Home.

street art, my home town.

Home, adverb: to the place where one lives; noun: the place where one lives permanently; adjective: of or relating to the place where one lives; verb: returning by instinct to its territory after leaving it.

I’ve returned to my town after nearly three years away. My town is a small place at the bottom of the world. The sky is big here. It is as far from the Netherlands as one can get.

Coming back has taken more stamina and courage than I have had to exercise in a long time. It has been infinitely harder than the original move away. This town has nurtured me but also been a place of heartache. Coming home, I have had to negotiate this anew and find my own space in the middle of loss and hope.

For these reasons, and others, it has taken me awhile to sink into life here. Small things are freshly unknown: my body is confused that it is spring again; my palate is taking a long time to adjust to spring food when I am expecting autumnal food; I walk on the wrong side of the road; I don’t know how much a bus fare is, or where streets are that I should know as well as the lines of my heart. Being displaced in your home town is disorienting and exhausting. But it is miraculous to see your home town with new eyes and an open heart. Small things feel like huge gifts.

In the midst of big changes, I am newly grateful for the little joys that this place offers me. Bright stars, clean air, big sky, space, time. You can see the water from almost every spot in this town. The food is fresh and I know the farms it comes from, and the farmers that have brought it to me. The weekend newspapers are in a language I understand. I feel my capabilities in the English language returning, after years of being dulled by living and working in other languages. I never realised I would be so grateful for the ability to have a conversation with every person I meet.

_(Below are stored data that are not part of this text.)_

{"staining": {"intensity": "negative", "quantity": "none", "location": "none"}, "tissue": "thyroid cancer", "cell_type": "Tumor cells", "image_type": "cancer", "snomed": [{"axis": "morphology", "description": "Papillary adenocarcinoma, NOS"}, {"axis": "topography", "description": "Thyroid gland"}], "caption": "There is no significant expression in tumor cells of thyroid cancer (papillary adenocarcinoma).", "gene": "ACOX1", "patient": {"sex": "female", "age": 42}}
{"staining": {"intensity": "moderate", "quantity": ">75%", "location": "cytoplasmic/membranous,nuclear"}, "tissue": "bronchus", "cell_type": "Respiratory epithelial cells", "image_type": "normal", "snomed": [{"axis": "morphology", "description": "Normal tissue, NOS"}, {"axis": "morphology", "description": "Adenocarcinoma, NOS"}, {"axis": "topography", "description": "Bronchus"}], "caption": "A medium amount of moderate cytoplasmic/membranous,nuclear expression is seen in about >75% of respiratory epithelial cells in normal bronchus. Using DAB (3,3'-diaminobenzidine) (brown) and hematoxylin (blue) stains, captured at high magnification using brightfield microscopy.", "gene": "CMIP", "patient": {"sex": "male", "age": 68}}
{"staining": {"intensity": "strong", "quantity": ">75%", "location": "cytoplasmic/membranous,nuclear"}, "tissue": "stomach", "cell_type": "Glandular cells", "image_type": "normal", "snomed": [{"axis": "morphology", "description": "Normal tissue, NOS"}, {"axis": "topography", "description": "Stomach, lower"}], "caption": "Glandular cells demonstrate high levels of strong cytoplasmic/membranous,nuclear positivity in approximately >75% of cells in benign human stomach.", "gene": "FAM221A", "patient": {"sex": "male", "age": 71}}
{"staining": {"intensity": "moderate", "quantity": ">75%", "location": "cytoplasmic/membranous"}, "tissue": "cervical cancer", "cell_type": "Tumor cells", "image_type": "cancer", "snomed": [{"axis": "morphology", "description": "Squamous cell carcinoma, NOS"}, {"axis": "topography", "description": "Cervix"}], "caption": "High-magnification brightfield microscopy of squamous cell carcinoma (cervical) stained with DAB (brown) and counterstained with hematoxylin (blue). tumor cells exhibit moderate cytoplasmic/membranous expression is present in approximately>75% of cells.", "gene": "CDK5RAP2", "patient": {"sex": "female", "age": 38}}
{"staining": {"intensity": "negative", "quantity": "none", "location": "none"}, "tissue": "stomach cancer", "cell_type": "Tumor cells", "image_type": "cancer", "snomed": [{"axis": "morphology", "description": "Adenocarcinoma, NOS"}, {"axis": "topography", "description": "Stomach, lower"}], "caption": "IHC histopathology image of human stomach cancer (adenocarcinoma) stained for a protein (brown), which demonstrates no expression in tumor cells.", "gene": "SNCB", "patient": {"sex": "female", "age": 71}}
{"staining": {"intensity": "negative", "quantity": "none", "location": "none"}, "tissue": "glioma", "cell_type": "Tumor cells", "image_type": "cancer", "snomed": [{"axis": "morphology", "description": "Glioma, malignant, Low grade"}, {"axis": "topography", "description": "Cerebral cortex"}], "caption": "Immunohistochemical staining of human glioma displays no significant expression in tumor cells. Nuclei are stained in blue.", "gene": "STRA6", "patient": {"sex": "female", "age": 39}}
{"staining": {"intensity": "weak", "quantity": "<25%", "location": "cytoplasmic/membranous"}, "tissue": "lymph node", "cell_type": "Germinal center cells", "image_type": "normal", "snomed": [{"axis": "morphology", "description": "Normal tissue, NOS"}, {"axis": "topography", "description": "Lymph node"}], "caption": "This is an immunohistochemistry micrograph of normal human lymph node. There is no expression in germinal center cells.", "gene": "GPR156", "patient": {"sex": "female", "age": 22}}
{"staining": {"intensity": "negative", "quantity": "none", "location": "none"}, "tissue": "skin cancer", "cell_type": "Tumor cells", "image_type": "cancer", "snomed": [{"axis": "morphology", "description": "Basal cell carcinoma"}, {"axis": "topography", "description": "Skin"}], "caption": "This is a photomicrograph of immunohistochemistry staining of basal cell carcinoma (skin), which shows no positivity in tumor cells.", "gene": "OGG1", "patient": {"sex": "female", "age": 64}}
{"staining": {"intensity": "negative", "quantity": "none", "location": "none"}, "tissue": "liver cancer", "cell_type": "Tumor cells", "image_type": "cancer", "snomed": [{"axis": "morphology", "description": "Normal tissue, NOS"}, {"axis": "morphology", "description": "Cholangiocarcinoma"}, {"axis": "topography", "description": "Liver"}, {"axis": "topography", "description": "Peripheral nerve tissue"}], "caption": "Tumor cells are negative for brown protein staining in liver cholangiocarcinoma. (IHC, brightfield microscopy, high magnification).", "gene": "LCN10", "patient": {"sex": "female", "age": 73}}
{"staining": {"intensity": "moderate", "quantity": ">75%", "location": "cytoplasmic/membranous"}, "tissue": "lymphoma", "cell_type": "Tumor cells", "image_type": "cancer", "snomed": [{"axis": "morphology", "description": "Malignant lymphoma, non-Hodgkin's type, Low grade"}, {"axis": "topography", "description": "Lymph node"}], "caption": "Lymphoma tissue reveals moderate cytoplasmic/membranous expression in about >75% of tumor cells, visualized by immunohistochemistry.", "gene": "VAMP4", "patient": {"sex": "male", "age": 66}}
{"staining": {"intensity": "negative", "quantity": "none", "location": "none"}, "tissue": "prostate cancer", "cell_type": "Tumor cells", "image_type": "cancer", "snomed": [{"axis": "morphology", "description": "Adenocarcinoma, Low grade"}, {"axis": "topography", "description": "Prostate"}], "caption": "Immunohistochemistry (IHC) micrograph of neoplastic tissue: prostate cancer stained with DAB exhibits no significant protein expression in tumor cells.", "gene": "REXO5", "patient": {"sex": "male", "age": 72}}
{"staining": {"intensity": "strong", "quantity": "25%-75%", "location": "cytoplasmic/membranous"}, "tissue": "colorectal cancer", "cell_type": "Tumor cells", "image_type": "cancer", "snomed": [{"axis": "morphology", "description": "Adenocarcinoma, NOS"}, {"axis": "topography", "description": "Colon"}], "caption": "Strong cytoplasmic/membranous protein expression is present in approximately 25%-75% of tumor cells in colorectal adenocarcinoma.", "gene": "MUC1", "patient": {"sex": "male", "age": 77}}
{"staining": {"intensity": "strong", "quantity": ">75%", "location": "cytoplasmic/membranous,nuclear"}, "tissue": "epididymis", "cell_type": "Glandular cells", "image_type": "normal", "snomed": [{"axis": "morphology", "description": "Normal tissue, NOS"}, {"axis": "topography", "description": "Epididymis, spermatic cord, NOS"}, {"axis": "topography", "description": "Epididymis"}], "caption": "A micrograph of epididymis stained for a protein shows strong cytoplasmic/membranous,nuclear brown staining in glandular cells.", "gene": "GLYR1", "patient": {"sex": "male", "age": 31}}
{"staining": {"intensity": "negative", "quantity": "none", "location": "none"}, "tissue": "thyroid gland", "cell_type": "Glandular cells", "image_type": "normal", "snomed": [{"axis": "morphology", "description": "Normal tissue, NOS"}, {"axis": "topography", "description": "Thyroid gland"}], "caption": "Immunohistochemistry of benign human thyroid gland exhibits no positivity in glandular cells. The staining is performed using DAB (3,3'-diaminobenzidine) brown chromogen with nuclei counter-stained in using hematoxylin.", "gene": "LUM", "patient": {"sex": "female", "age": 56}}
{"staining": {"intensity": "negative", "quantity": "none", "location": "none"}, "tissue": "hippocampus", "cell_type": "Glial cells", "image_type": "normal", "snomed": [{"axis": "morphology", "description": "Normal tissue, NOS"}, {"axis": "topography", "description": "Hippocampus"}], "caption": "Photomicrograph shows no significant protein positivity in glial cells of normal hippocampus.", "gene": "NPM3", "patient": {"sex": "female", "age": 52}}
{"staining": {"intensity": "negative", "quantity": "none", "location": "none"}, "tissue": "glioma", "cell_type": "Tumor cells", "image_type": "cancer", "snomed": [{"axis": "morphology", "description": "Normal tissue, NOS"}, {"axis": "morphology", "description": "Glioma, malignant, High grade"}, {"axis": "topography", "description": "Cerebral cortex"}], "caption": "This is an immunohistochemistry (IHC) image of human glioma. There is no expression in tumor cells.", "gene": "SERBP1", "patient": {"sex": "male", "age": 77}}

big sky. water. a weekend ferry ride.

Two nights ago, I had friends over for supper for the first time in my new home. I wanted the food to be truly spring-like; fresh and new and full of promise. I pan-fried fat spring lamb in some mint and lemon and oil; sautéed zucchini and cauliflower in garlic, butter, and shaved over some parmesan; roasted potatoes; and lined the plates with baby butter lettuce. I made a huge lemon tart for dessert. We had real conversation, good sauvignon blanc, and my new snoring puppy at our feet. And I wouldn’t have been anywhere else in the world. I was home.